● **What is expected**: Write out every line below that contains "https".

● **Exercise data**:
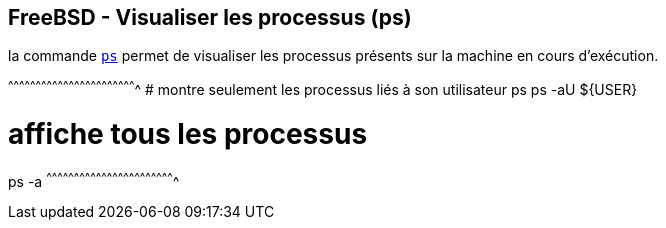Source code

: == FreeBSD - Visualiser les processus (ps)

la commande https://www.freebsd.org/cgi/man.cgi?query=ps[`ps`] permet
de visualiser les processus présents sur la machine en cours
d'exécution.

[sh]
^^^^^^^^^^^^^^^^^^^^^^^^^^^^^^^^^^^^^^^^^^^^^^^^^^^^^^^^^^^^^^^^^^^^^^
# montre seulement les processus liés à son utilisateur
ps
ps -aU ${USER}

# affiche tous les processus
ps -a
^^^^^^^^^^^^^^^^^^^^^^^^^^^^^^^^^^^^^^^^^^^^^^^^^^^^^^^^^^^^^^^^^^^^^^

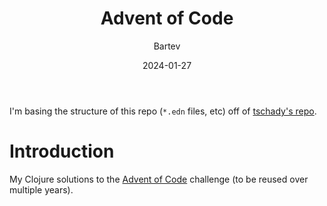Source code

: #+title: Advent of Code
#+author: Bartev
#+date: 2024-01-27

I'm basing the structure of this repo (=*.edn= files, etc) off of [[https://github.com/tschady/advent-of-code/tree/main][tschady's repo]].

* Introduction

My Clojure solutions to the [[https://adventofcode.com][Advent of Code]] challenge (to be reused over multiple years).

● **Written answer**:
la commande https://www.freebsd.org/cgi/man.cgi?query=ps[`ps`] permet
I'm basing the structure of this repo (=*.edn= files, etc) off of [[https://github.com/tschady/advent-of-code/tree/main][tschady's repo]].
My Clojure solutions to the [[https://adventofcode.com][Advent of Code]] challenge (to be reused over multiple years).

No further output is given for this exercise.